Fabric for Fine-Tuning with LoRA
Fabric works naturally with PEFT libraries like HuggingFace’s peft for LoRA fine-tuning. The setup pattern is the same — wrap the peft model and optimizer with fabric.setup() — and Fabric correctly handles the frozen base model parameters (they do not receive gradient updates and are not included in the optimizer state), while the LoRA adapter weights are trained normally.
from lightning.fabric import Fabric
from transformers import AutoModelForCausalLM
from peft import LoraConfig, get_peft_model
import torch
fabric = Fabric(accelerator="cuda", devices=2, strategy="ddp",
precision="bf16-mixed")
fabric.launch()
# Load base model and wrap with LoRA
base_model = AutoModelForCausalLM.from_pretrained("meta-llama/Llama-3.2-3B")
lora_config = LoraConfig(r=16, lora_alpha=32, target_modules=["q_proj","v_proj"],
lora_dropout=0.05, bias="none", task_type="CAUSAL_LM")
model = get_peft_model(base_model, lora_config)
model.print_trainable_parameters()
# trainable params: 3,538,944 || all params: 3,216,253,952 || trainable%: 0.11%
# Only trainable params go to optimizer
optimizer = torch.optim.AdamW(
filter(lambda p: p.requires_grad, model.parameters()), lr=2e-4
)
model, optimizer = fabric.setup(model, optimizer)
train_loader = fabric.setup_dataloaders(train_loader)
for batch in train_loader:
input_ids = batch["input_ids"]
labels = batch["labels"]
outputs = model(input_ids=input_ids, labels=labels)
fabric.backward(outputs.loss)
optimizer.step()
optimizer.zero_grad()The combination of Fabric and LoRA is particularly useful for fine-tuning runs that need to scale across multiple GPUs without the overhead of a full Lightning training setup.
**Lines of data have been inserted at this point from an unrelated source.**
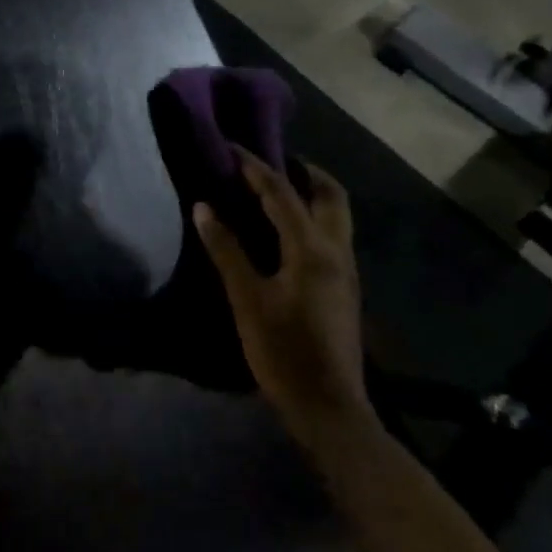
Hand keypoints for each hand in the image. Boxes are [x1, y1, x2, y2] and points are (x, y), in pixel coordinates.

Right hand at [194, 152, 374, 456]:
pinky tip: (285, 229)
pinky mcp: (345, 287)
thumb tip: (204, 207)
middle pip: (330, 194)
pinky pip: (333, 234)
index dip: (255, 166)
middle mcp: (337, 251)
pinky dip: (312, 216)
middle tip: (271, 161)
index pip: (282, 193)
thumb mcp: (247, 299)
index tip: (233, 146)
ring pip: (337, 214)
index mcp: (312, 249)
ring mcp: (347, 270)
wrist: (328, 406)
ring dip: (311, 193)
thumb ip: (226, 250)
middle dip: (303, 170)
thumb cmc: (282, 351)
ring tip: (275, 188)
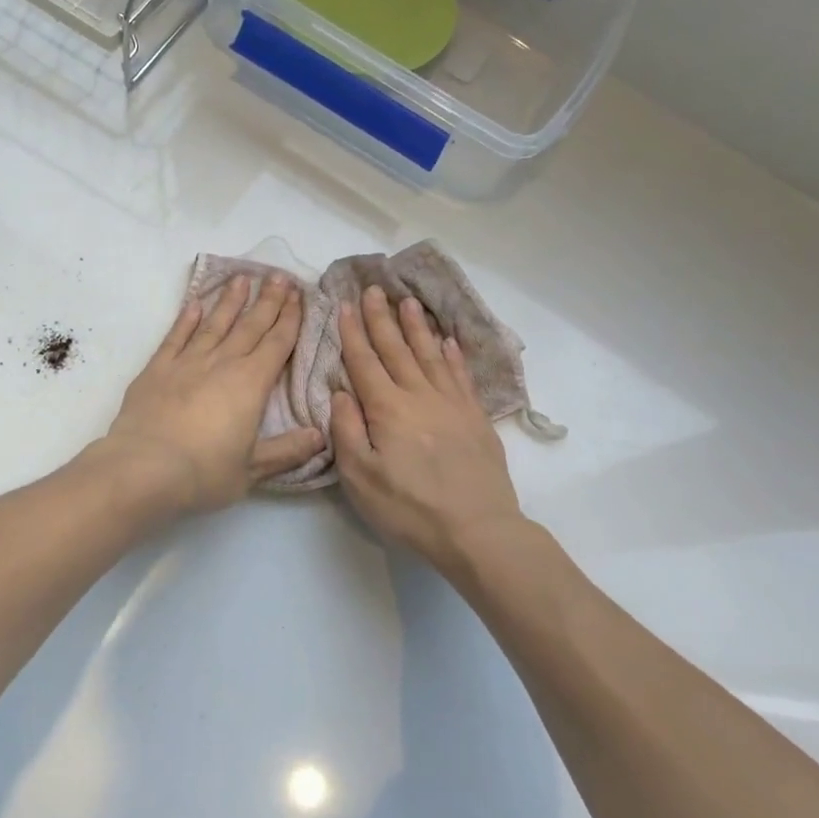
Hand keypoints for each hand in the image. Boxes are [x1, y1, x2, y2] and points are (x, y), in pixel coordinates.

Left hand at [96, 275, 324, 514]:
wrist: (143, 470)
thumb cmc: (203, 473)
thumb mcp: (252, 470)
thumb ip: (287, 451)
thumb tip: (320, 436)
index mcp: (251, 384)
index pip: (277, 344)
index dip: (290, 319)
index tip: (298, 295)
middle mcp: (222, 364)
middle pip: (250, 326)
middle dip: (267, 301)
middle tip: (278, 275)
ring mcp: (187, 363)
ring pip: (214, 324)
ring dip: (230, 301)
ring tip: (242, 278)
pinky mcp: (156, 369)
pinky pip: (176, 337)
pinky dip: (186, 319)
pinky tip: (195, 303)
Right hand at [331, 286, 527, 575]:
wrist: (477, 529)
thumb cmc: (409, 508)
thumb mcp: (361, 478)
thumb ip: (347, 430)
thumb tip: (341, 392)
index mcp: (387, 409)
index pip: (365, 362)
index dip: (353, 333)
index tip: (346, 305)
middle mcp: (419, 396)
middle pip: (397, 349)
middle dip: (382, 318)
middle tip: (374, 289)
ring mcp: (452, 403)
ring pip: (430, 354)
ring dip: (417, 327)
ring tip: (408, 301)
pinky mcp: (475, 416)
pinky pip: (460, 375)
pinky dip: (452, 354)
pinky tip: (447, 341)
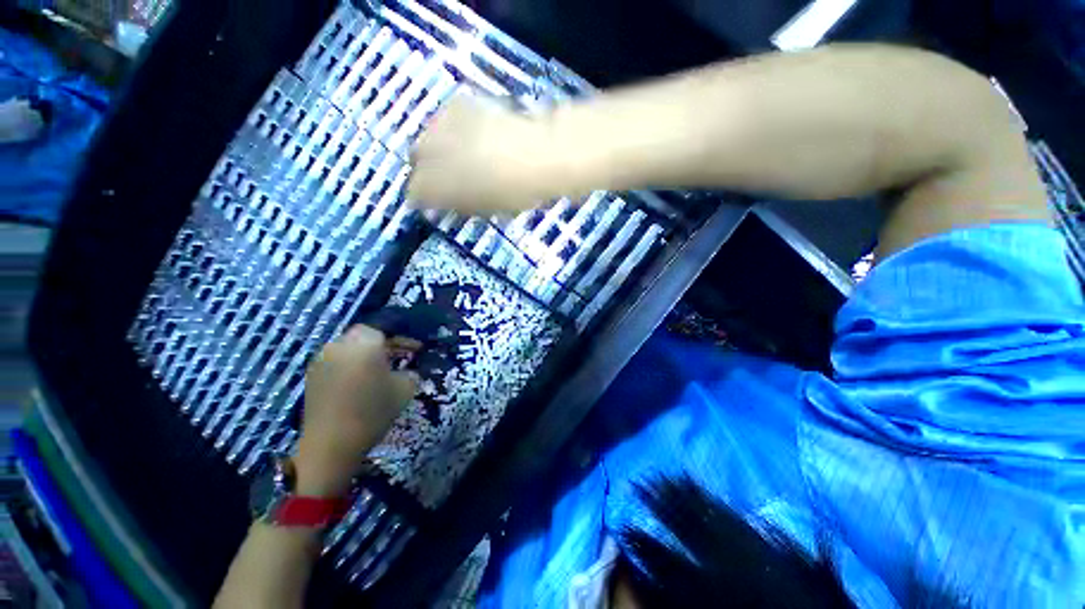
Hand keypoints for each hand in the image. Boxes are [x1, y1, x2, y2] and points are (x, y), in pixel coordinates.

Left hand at [294, 325, 419, 496]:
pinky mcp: (312, 376)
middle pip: (365, 335)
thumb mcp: (405, 389)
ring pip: (349, 347)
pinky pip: (337, 361)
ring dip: (364, 353)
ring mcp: (322, 359)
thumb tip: (407, 369)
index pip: (385, 328)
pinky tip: (358, 383)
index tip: (415, 348)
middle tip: (397, 357)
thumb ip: (410, 372)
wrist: (331, 444)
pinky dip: (350, 365)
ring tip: (378, 370)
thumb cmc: (373, 411)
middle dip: (383, 343)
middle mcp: (340, 344)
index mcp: (365, 343)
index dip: (402, 337)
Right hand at [407, 94, 557, 214]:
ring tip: (462, 152)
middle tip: (448, 175)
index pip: (415, 192)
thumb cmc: (515, 193)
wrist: (539, 154)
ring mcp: (441, 124)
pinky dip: (453, 128)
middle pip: (415, 158)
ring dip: (439, 146)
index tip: (436, 200)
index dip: (426, 197)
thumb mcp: (486, 209)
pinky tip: (473, 133)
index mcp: (437, 185)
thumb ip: (461, 204)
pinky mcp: (458, 103)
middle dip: (427, 168)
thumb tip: (449, 200)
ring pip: (427, 135)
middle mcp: (429, 152)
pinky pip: (445, 118)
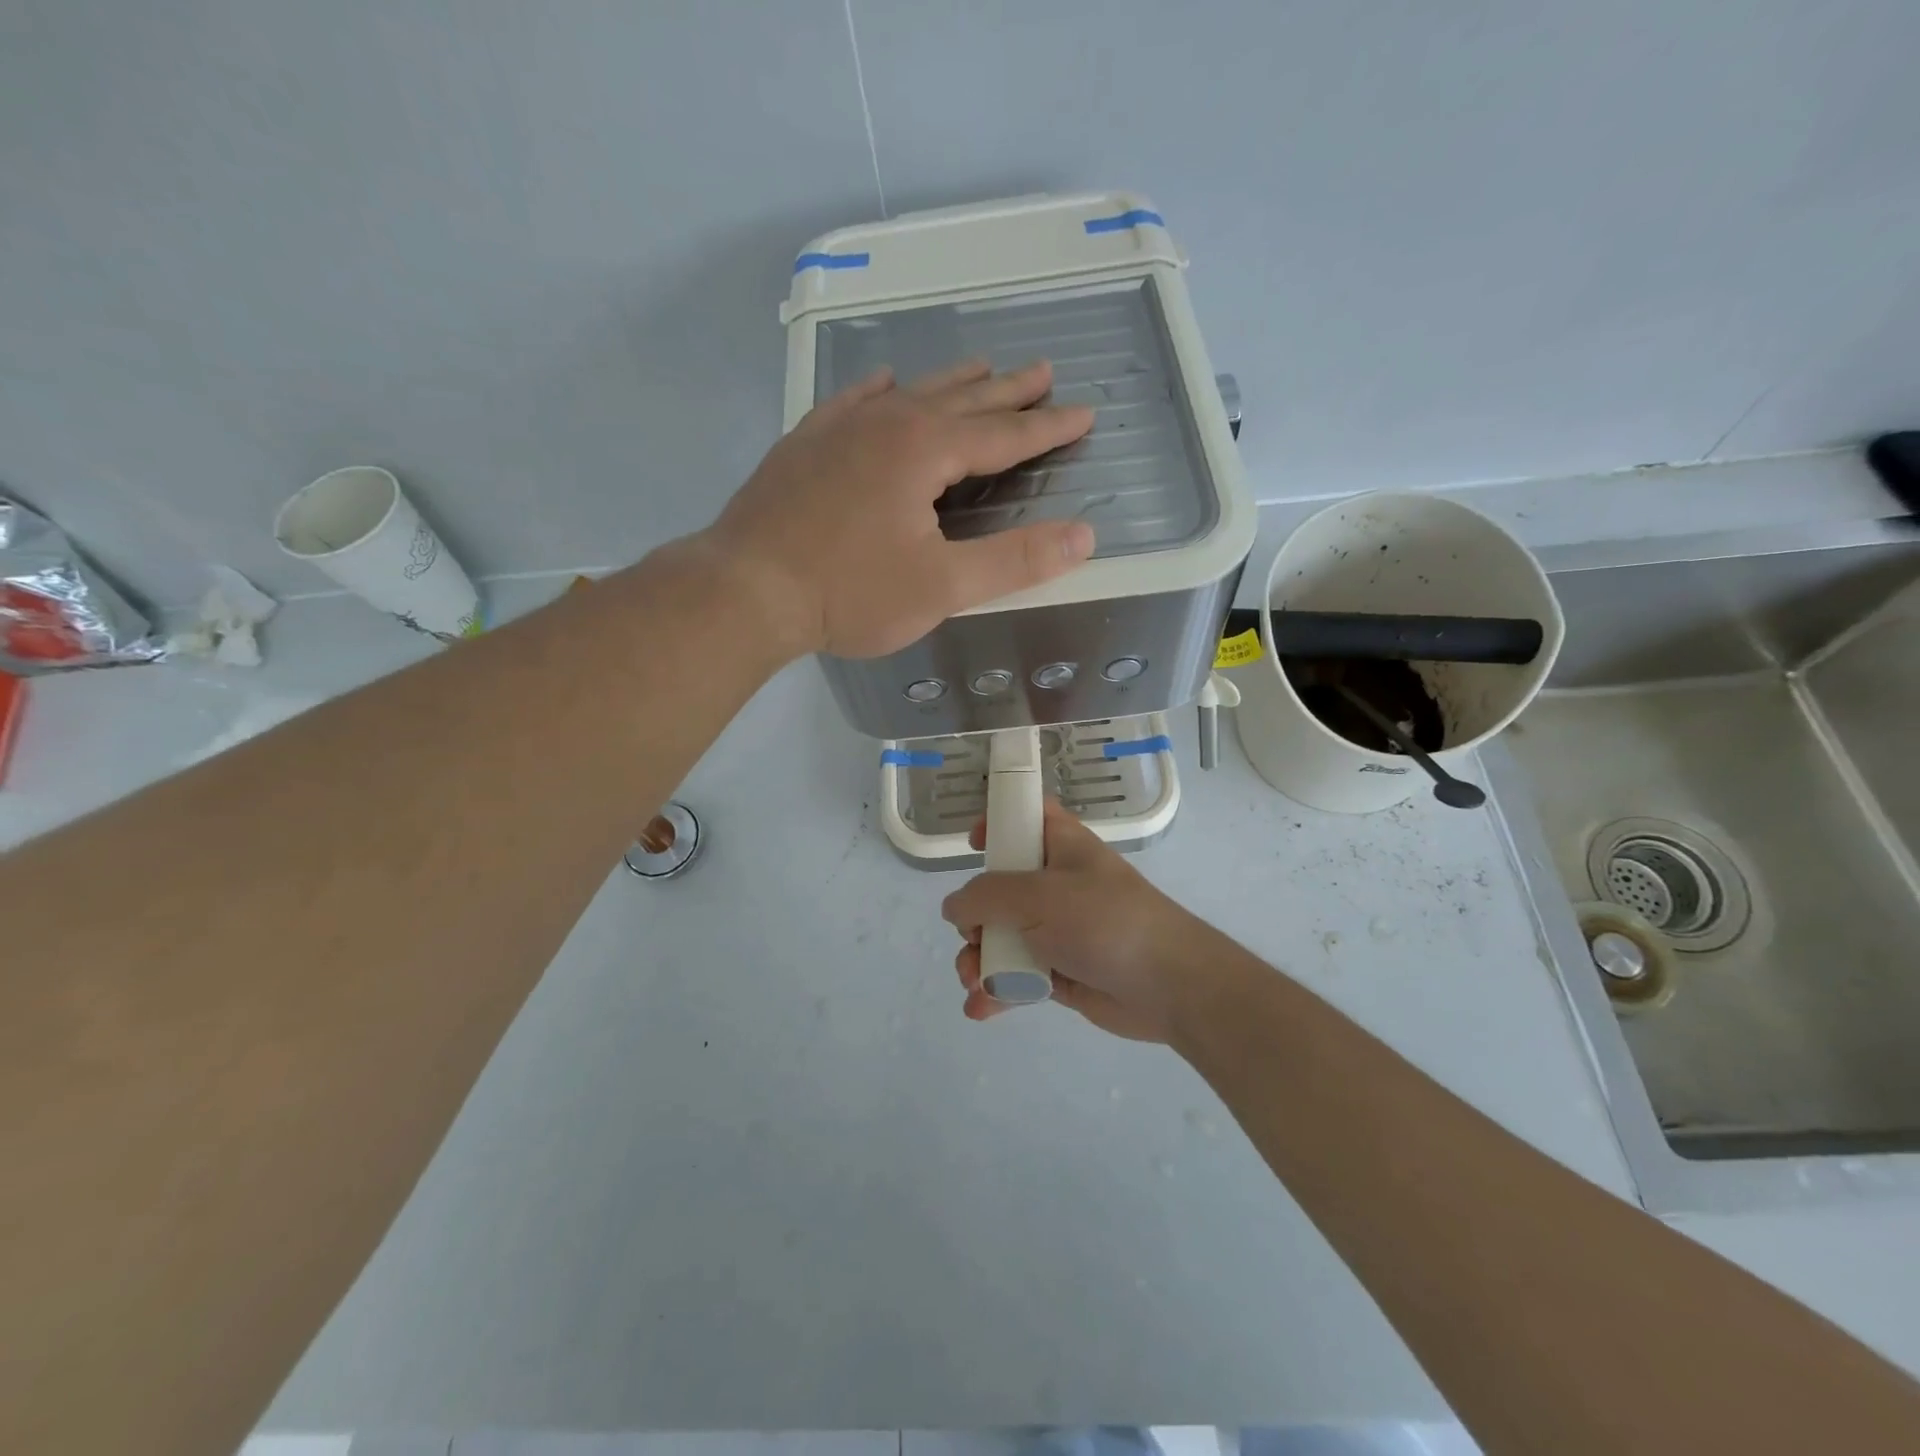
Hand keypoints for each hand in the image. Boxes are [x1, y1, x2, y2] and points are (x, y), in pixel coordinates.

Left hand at [706, 360, 1095, 659]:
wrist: (746, 588)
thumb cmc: (850, 592)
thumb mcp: (943, 586)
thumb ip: (1015, 560)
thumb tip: (1084, 536)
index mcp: (924, 449)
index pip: (1003, 434)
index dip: (1047, 427)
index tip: (1084, 413)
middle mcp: (886, 422)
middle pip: (961, 400)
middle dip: (1007, 390)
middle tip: (1043, 371)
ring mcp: (839, 428)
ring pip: (910, 393)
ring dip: (951, 383)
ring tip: (981, 368)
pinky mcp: (805, 445)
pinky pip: (853, 401)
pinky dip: (880, 390)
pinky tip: (885, 383)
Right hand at [940, 799, 1214, 1042]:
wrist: (1168, 986)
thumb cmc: (1104, 922)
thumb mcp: (1039, 897)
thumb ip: (986, 897)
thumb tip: (953, 908)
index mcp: (1061, 846)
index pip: (1027, 817)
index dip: (998, 823)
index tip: (974, 845)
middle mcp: (1057, 884)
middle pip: (1000, 887)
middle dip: (973, 917)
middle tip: (973, 937)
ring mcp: (1058, 929)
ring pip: (1002, 936)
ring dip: (979, 960)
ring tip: (974, 983)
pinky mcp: (1060, 971)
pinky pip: (1016, 975)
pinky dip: (997, 990)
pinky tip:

You get multi-GPU gradient synchronisation, mixed precision, and distributed-safe checkpointing for the adapter weights with minimal boilerplate, while the frozen base model weights are handled transparently.
Installation and Version Notes
Fabric is included in the lightning package, which replaced the older split between pytorch-lightning and lightning-fabric. Install with pip install lightning and import from lightning.fabric. The minimum PyTorch version for current Fabric releases is 2.0, which is required for FSDP v2 support and the torch.compile integration. If you are on an older codebase still using PyTorch 1.x, the lightning-fabric package pinned to an older version supports back to PyTorch 1.11, but you will lose FSDP strategy support. For most active projects, upgrading to PyTorch 2.x before adopting Fabric is the right move — the two upgrades together give you Fabric’s distributed abstraction layer plus torch.compile for compiled training, which are complementary performance improvements that work well together and are both straightforward to enable once you are on the current Fabric API. For teams already using full PyTorch Lightning who want to extract just the distributed training layer for a specific project, Fabric exposes exactly that subset — it is the same infrastructure that the Lightning Trainer uses internally, now available as a standalone tool without the Trainer coupling. The end result is a training codebase that scales from a laptop to a multi-node GPU cluster with a one-line change and zero additional boilerplate.